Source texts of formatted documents
--- START ---

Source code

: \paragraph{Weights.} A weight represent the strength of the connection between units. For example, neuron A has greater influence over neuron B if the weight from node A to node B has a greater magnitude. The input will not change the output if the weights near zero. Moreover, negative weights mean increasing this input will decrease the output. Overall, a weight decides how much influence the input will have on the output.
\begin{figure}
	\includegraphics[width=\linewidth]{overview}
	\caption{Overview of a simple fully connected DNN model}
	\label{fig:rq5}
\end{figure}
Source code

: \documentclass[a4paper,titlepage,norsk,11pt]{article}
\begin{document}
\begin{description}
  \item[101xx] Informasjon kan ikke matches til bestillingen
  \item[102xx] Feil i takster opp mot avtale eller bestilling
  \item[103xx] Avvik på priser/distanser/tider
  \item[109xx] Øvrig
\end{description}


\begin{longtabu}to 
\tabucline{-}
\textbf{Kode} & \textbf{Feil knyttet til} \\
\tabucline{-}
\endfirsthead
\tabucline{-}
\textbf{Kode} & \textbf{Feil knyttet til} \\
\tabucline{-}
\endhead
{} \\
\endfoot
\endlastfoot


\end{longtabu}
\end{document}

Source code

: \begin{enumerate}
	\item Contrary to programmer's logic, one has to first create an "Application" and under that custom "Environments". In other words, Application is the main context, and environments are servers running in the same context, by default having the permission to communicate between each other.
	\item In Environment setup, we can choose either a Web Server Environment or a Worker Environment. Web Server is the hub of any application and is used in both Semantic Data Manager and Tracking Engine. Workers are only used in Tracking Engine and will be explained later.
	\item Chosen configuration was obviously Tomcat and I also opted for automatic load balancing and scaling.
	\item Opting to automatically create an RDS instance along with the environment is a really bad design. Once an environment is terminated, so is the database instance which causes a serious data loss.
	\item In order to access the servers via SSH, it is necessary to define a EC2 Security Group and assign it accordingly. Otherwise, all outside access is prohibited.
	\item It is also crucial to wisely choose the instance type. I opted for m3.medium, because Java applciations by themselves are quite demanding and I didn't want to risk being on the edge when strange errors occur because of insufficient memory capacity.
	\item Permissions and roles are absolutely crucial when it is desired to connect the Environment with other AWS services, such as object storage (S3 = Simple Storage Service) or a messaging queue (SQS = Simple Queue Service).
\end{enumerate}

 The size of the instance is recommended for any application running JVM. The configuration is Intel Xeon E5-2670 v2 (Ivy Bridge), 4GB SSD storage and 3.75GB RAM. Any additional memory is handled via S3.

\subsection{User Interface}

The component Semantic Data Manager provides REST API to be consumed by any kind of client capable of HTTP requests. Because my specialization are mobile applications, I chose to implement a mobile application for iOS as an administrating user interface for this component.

--- END ---

→ **Problem**: From the records, copy every line that has the string "servers" in it.

→ **Output of the exercise**:
	\item Contrary to programmer's logic, one has to first create an "Application" and under that custom "Environments". In other words, Application is the main context, and environments are servers running in the same context, by default having the permission to communicate between each other.
	\item In order to access the servers via SSH, it is necessary to define a EC2 Security Group and assign it accordingly. Otherwise, all outside access is prohibited.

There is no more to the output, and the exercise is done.